How big a deal was the Carter Family? Well, even if you’re just a casual music fan, you’ve heard (and sung) some of their staples, songs such as “Can the Circle be Unbroken,” “Keep on the Sunny Side,” and “Wabash Cannonball.” And if you sing a snippet from the Carter’s “Will You Miss Me Me When I’m Gone,” your teenagers may well start singing along—they’ll know it from the Pitch Perfect movies, although the “Cups” version actually originated with the obscure British group Lulu and the Lampshades.

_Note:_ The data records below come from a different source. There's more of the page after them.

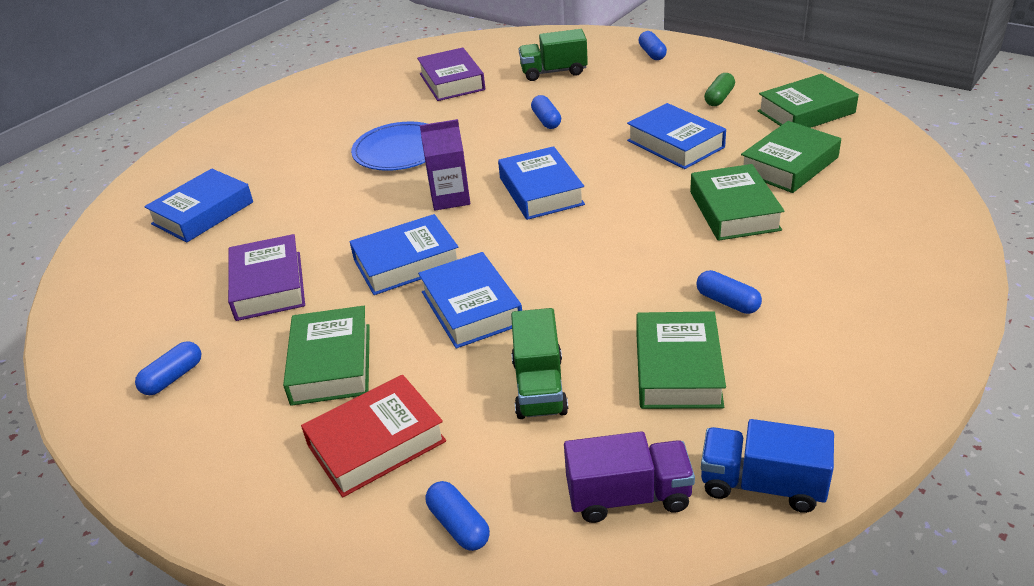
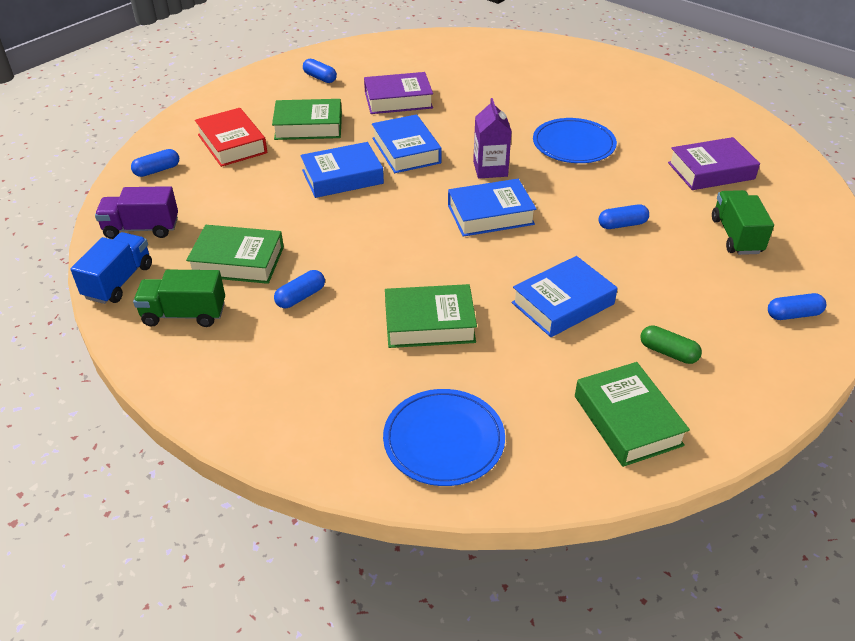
camera: 90 degrees right, 5 degrees up
blue book [144,169,253,242] -> none
green truck [511,308,568,419] -> green truck moved to [133,270,225,327]
purple truck [564,431,695,523] -> purple truck turned 90 degrees clockwise [95,186,178,239]
green book [741,121,841,193] -> none
none -> blue plate [383,389,505,486]

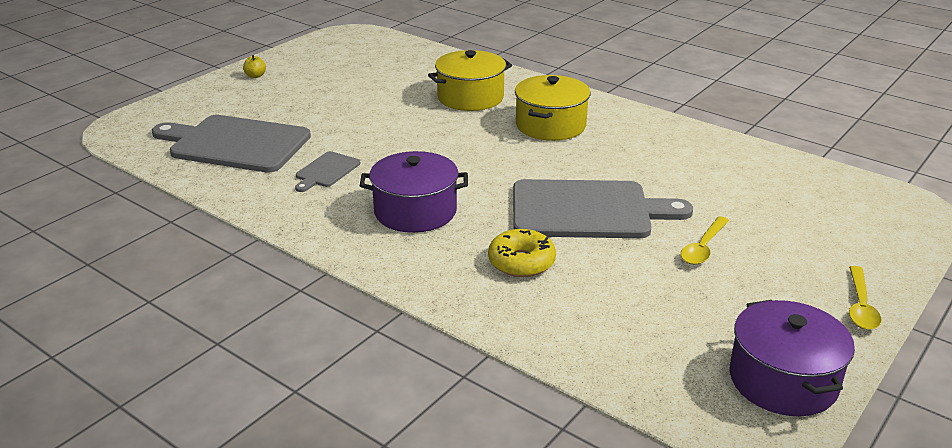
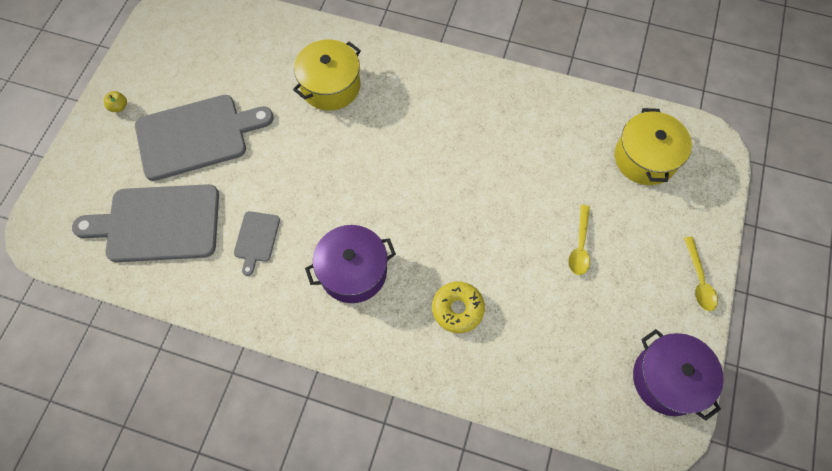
camera: 20 degrees left, 35 degrees up
grey cutting board [513,179,693,238] -> grey cutting board moved to [135,95,274,181]
yellow pot [515,75,590,141] -> yellow pot moved to [615,108,692,185]

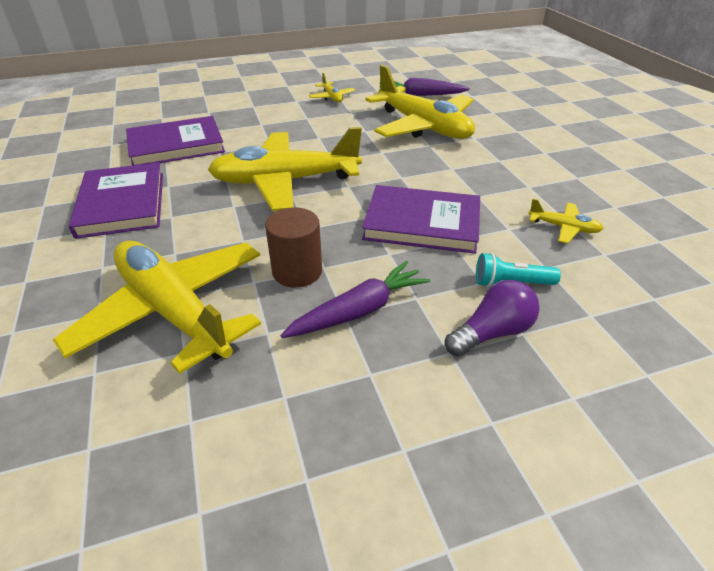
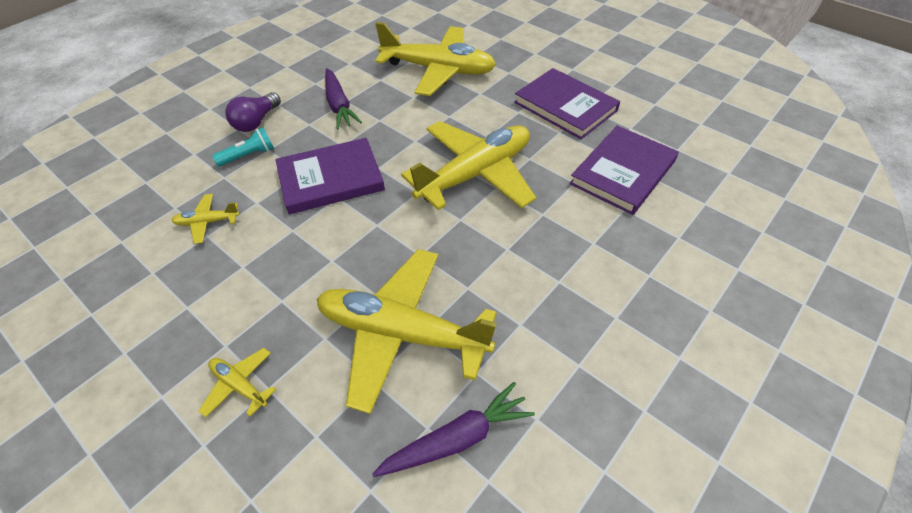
camera: 150 degrees right, 10 degrees up
brown cylinder [265,207,322,288] -> none
purple carrot [281,261,430,338] -> purple carrot turned 45 degrees counterclockwise [325,68,362,129]
yellow plane [309,73,356,103] -> yellow plane moved to [199,348,276,417]

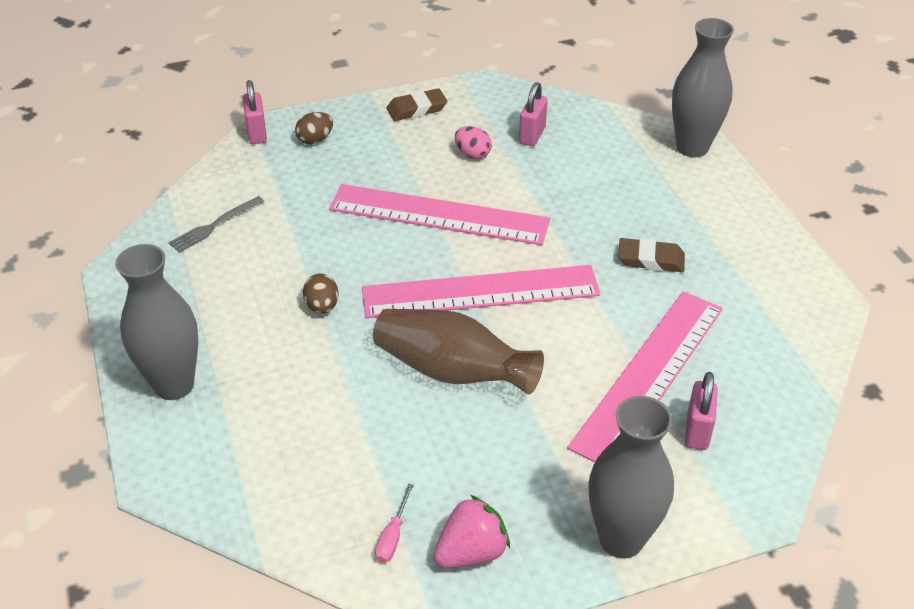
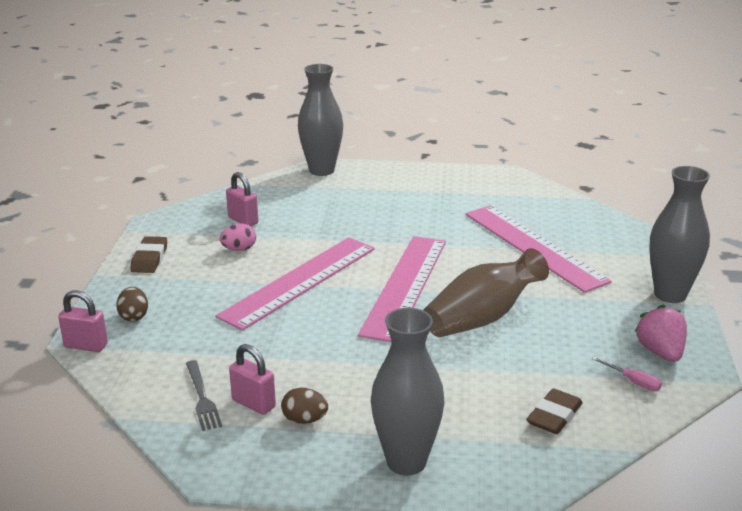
camera: 65 degrees left, 15 degrees down
brown egg [303,274,339,314] -> brown egg moved to [281,388,328,424]
brown eraser [618,238,685,272] -> brown eraser moved to [526,388,583,434]
pink padlock [685,372,718,450] -> pink padlock moved to [229,344,276,415]

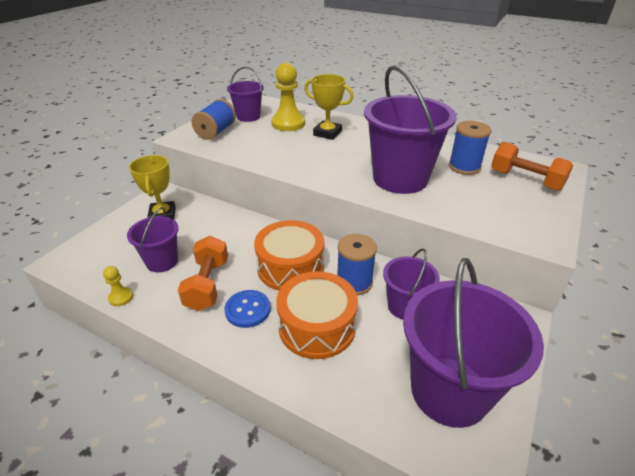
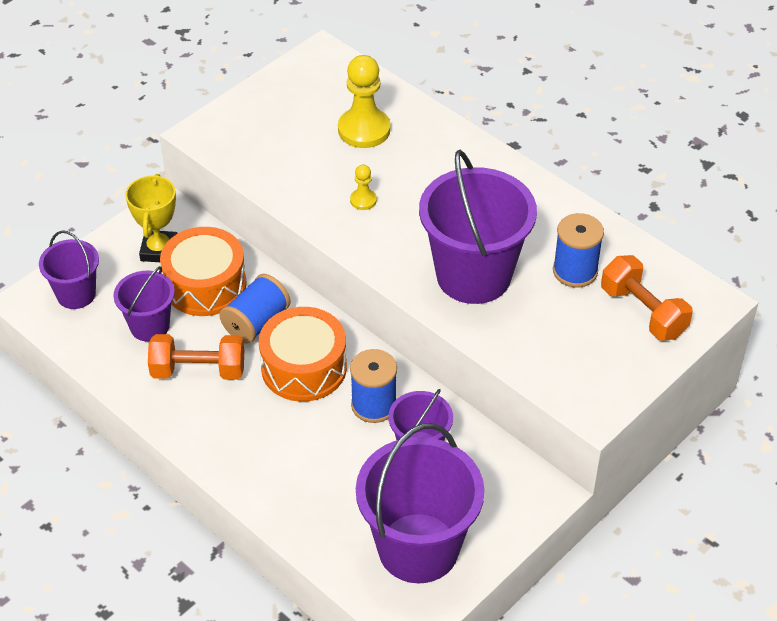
camera: 15 degrees right, 10 degrees up
yellow pawn [103,266,133,306] -> yellow pawn moved to [350,165,377,210]
orange dumbbell [178,236,228,311] -> orange dumbbell turned 75 degrees clockwise [148,334,244,380]
blue spool [191,99,236,140] -> blue spool moved to [219,274,290,344]
blue button [224,290,271,328] -> none
purple bucket [227,67,264,122] -> purple bucket moved to [39,230,99,309]
orange drum [276,271,358,359] -> orange drum moved to [160,227,247,316]
yellow trophy [304,74,353,140] -> none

But this barely scratches the surface, as we learn in The Winding Stream: The Carters, the Cashes, and the Course of Country Music. Directed by Beth Harrington—whose last doc, Welcome to the Club: The Women of Rockabilly, was nominated for a Grammy—the Carter film explores the hardscrabble origins and enduring legacy of America’s original supergroup.
Every fan of folk and country music owes a debt to the kind-but-distant patriarch AP (Alvin Pleasant) Carter, who obsessively traveled the South during the 1930s with black guitarist Lesley Riddle, collecting regional songs for the Carters to perform. Together he and Riddle (an unlikely pair in those days) transcribed hundreds of regional tunes, saving the music from obscurity even if the writers weren’t credited.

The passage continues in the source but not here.